Erin B. Taylor
Research Associate at DERC, RMIT, Melbourne
Managing Editor at PopAnth: Hot Buttered Humanity
I am an economic anthropologist with an aesthetic sensibility. My main areas of interest are material culture, consumption, financial behaviours, use of technology, and public communication. I’m British-Australian, and I speak fluent English and Spanish, conversational Portuguese, and a smattering of French and Haitian Creole.
When I first entered the hallowed halls of university in 1996 I enrolled in a fine art degree. Various people questioned by choice, but it turned out to be one of the best decisions I have ever made. Studying art theory and creating installations trained me to conceptualize, design, and produce my own projects from beginning to end. It allowed me to research anything I wanted in the creation of a work of art. It taught me to think outside the box. Not wanting to be an artist or an art teacher, however, I had to move on to greener pastures. But to where?
After a week of taking a course in anthropology, I had my answer. As the study of “humankind in all times and places,” anthropology, like art, gave me the scope to think big. I knew without a doubt that I would go on to pursue a PhD in anthropology.
And I did. In 2003, after a stint of working in the UK, I enrolled in a PhD at the University of Sydney under the supervision of Professor Diane Austin-Broos. As an undergraduate I had spent three months in Chile, so I decided to head to a Spanish-speaking country in order to put my language skills to use. For fifteen months I lived in Santo Domingo, Dominican Republic, spending most of my time living in a squatter settlement.
My thesis, Abajo el Puente: Place and the Politics of Progress in Santo Domingo (2009), examines how barrio residents use their material environment to cope with their poverty and build futures. My thesis has since been turned into a book, Materializing Poverty: How the Poor Transform their Lives (2013, AltaMira). I am also the editor of Fieldwork Identities in the Caribbean (2010, Caribbean Studies Press).
Before submitting my PhD thesis, I landed full-time work lecturing in the Department of Anthropology at The University of Sydney, Australia from January 2008-December 2010, teaching across the Global Studies degree, Anthropology Honours, Reading Ethnography, Economic Anthropology, Urban Anthropology, and Introductory Anthropology.

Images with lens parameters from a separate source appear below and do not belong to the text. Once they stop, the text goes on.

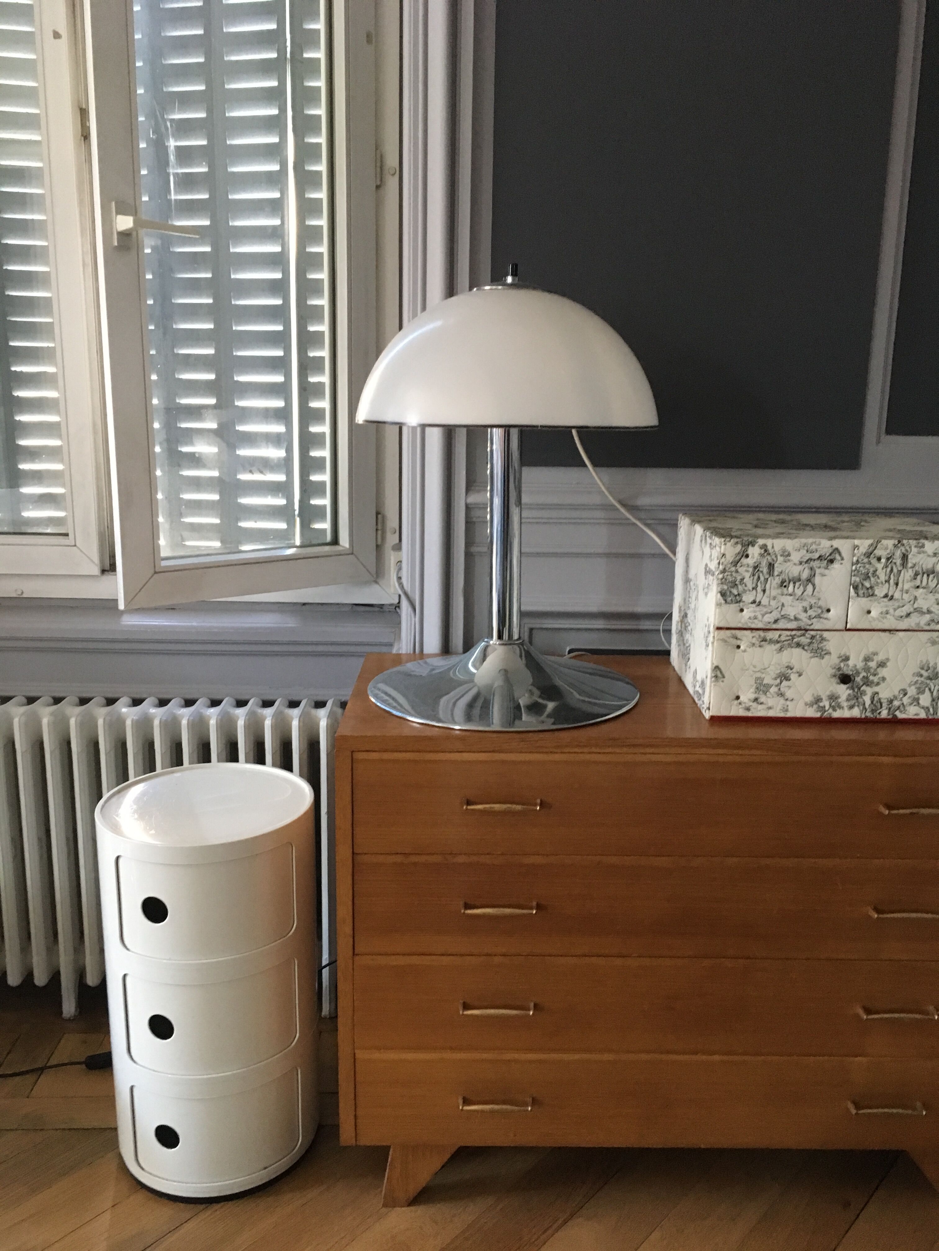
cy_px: 626
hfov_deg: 48.2
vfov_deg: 61.7
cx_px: 470
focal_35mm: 29
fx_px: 1049
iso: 200
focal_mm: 4.15
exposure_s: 1/17
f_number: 2.2
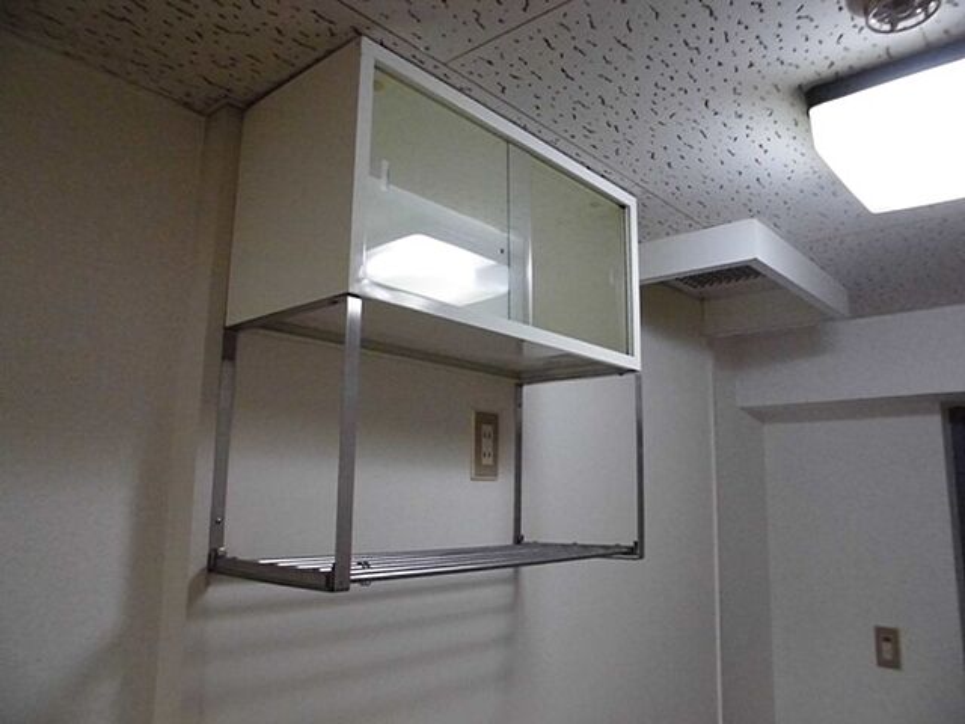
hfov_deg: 67.3
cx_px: 482
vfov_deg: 53.1
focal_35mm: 26
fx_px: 725
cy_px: 362
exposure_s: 1/40
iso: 800
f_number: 3.5
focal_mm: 4.6
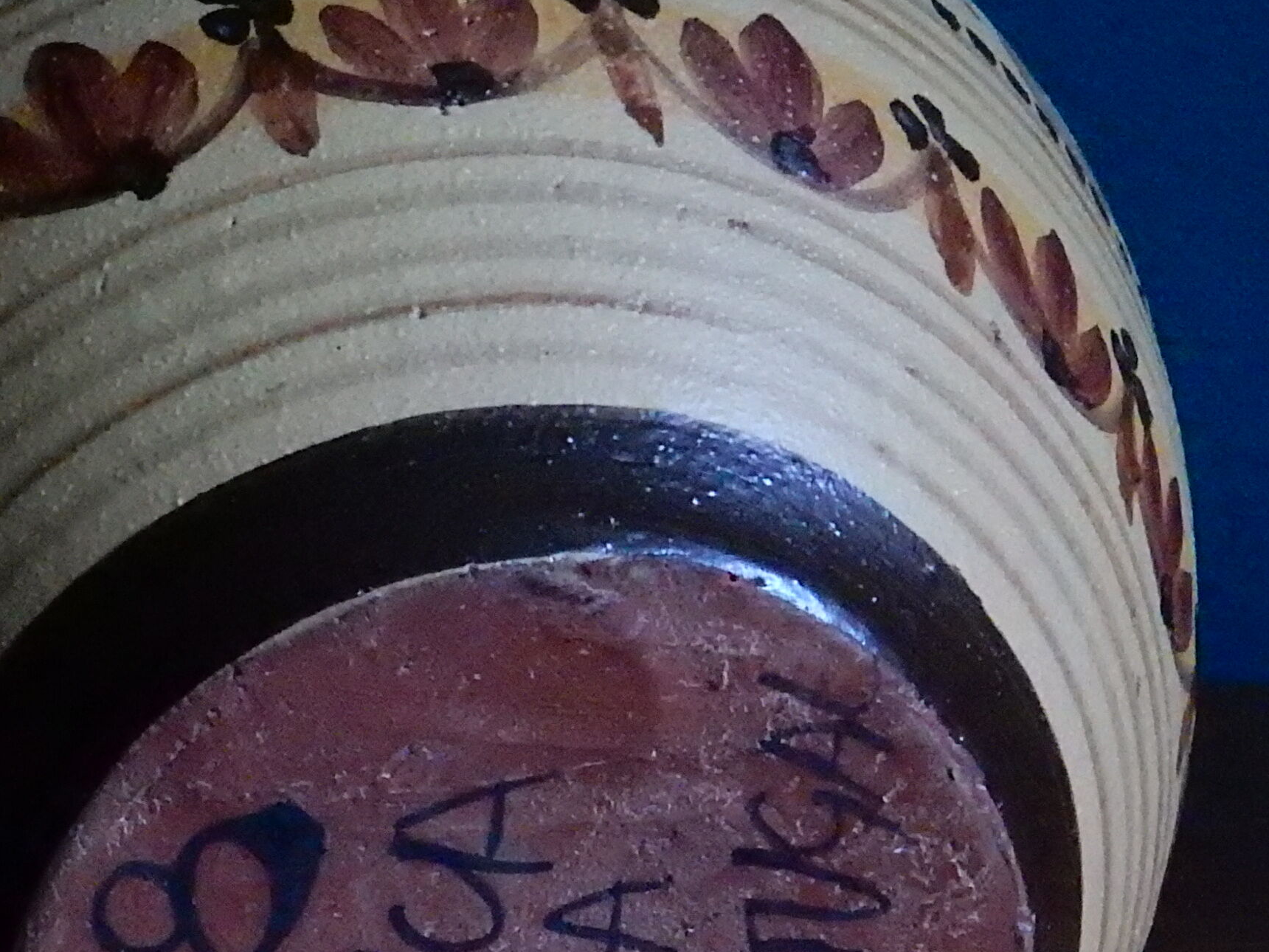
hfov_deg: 8.8
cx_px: 283
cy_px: 777
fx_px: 8248
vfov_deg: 6.6
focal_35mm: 225
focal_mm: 14.9
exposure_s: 1/50
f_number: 5
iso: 1600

From 2010-2012 I worked with with Dr. Heather Horst and Dr. Espelencia Baptiste on a project called Mobiles, Migrants and Money: A Study of Mobility in the Dominican Republic and Haiti, funded by the Institute for Money, Technology and Financial Inclusion (IMTFI) at the University of California, Irvine. Our mission was to find out how Haitians were using both formal and informal financial services, then investigate the adoption of the new mobile money services introduced after the earthquake. We produced two major reports detailing Haiti’s financial ecology and money practices.
An exciting outcome of the research was our surprise collaboration with the British Museum. We collected money-related objects from Haiti, which were displayed in the Museum’s Citi Money Gallery when it was re-launched in 2012. One of our artefacts was even featured on the Museum’s giant posters in the London Underground.
In July 2011 I took up the position of postdoctoral research fellow at the Instituto de Ciências Sociais at the Universidade de Lisboa, Portugal. This research-only position saw me returning to the field, this time to the border of Haiti and the Dominican Republic, with Gawain Lynch and Heather Horst. We looked into material and cultural differences between the towns on either side of the border and how locals used mobile phones to mitigate, or take advantage of, some of these differences.
I’m a strong believer in public communication. Noting a lack of publishing platforms for anthropology, Gawain Lynch, John McCreery and I launched PopAnth: Hot Buttered Humanity in September 2012. Since then, the site has attracted well over a quarter of a million visitors. One of our main objectives is pedagogical. We provide editorial guidance to anyone who wishes to write popular anthropological articles. We also promote popular anthropology generally through our use of social media.
My current adventure involves trying to figure out how economists are taught to think. I’ve enrolled in a graduate diploma in economics through LSE, so this summer you can find me bushing up on algebra and statistics while sipping a caipirinha on the balcony of my beach-side apartment in Portugal.